# Passage to read
****************************************

Luis Suarez, forced to watch his team’s painful opening round defeat to the Costa Ricans from the bench, was back in the mix of things, starting for Uruguay in this massive game against England. From his reactions following Uruguay’s unravelling against Costa Rica, you could make out that he wanted in. He wanted to be a part of the action, wanted to be able to help out his side in the middle, instead of being a passive onlooker from the sidelines.
For the game against England, Uruguay coach Oscar Tabarez was always going to pick Suarez. If he ever had the slightest doubts about whether to include his star man in the team to face the English earlier, those doubts were certainly dispelled after the opening game shock. Uruguay had to respond and they needed their talismanic striker for without him they had looked very pedestrian in their loss to the Costa Ricans.

****************************************

# Given entries
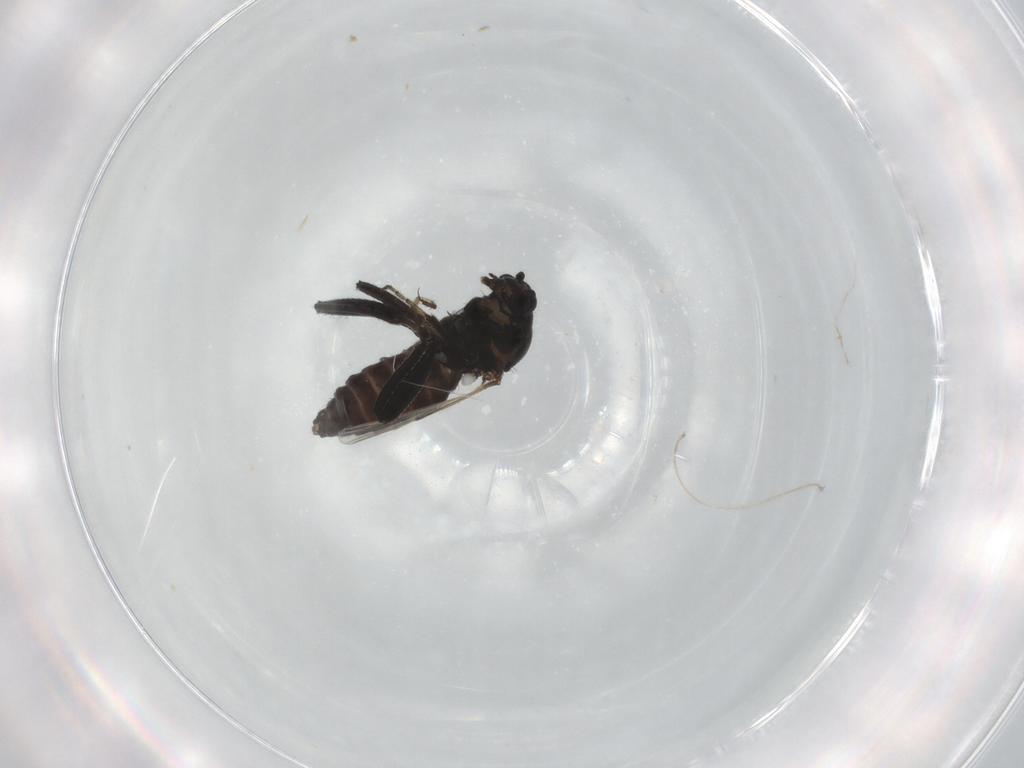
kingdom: Animalia
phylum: Arthropoda
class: Insecta
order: Diptera
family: Ceratopogonidae
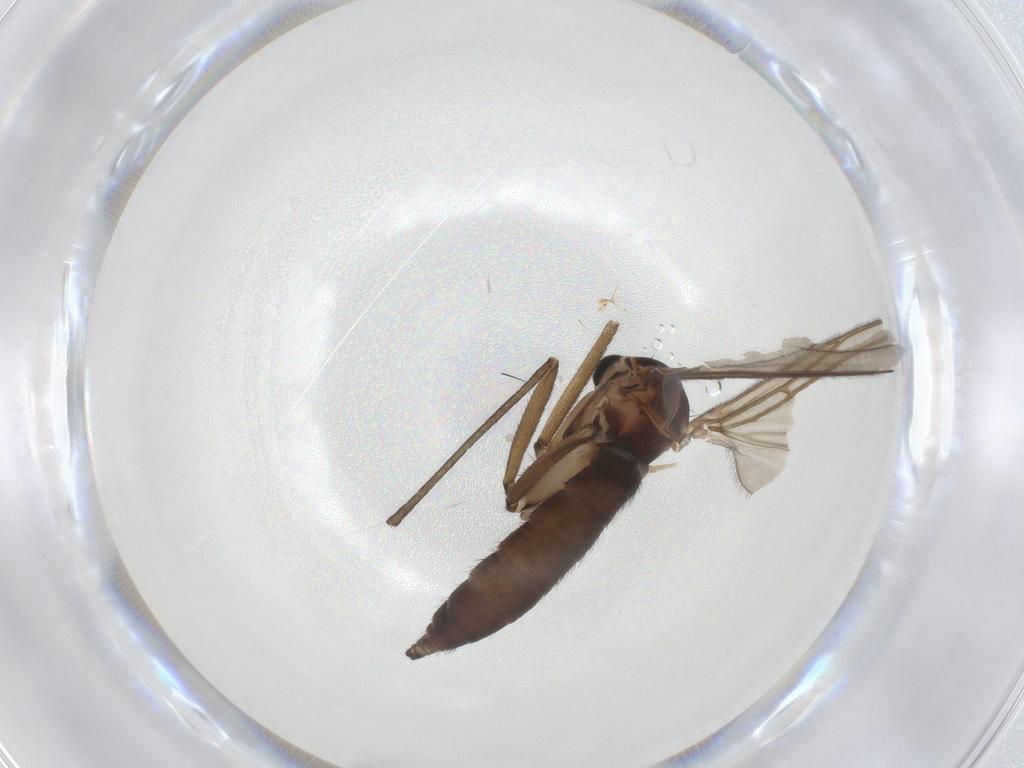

****************************************

# Assignment A
List every national team named in the passage about Luis Suarez.
# Assignment B
Answer these questions from the passage about Luis Suarez, one per line:
(i) From where did Suarez watch Uruguay's opening-round defeat?
(ii) Who is named as Uruguay's coach?
(iii) How does the passage say Uruguay looked without Suarez in the loss to Costa Rica?
# Assignment C
Write the next paragraph of the passage about Luis Suarez and Uruguay's game against England.
The entries aren't needed for any of this work.

# Response A
Uruguay, England, Costa Rica

# Response B
(i) From the bench
(ii) Oscar Tabarez
(iii) Very pedestrian

# Response C
England manager Roy Hodgson stated after the game that he felt that his team controlled Suarez reasonably well. He could not have been more delusional.Suarez was just one man, but his heralded a return of confidence for a squad of 23 and an entire South American nation. Many English ‘pundits’ and analysts said one man’s return would cause no significant upswing in Uruguay’s fortunes. But they were forgetting, that the “one man” in question was Suarez.
Sure, Suarez did not put in a performance that ripped the spine out of England’s footballers. He did not run roughshod over Hodgson’s team. He did not single-handedly will his Uruguayan team to victory. He did not make England’s defenders tremble at the knees with his pace and movement and trickery. But what he did do is have THE most telling contribution in a match that was decided on fine margins. And that is what you ultimately expect from a star player, reportedly still a week away from being back to 100% after his knee surgery.
Bang… bang…
Two clear goal scoring opportunities… two goals…
Three points for Uruguay and England’s chances of progress up in smoke.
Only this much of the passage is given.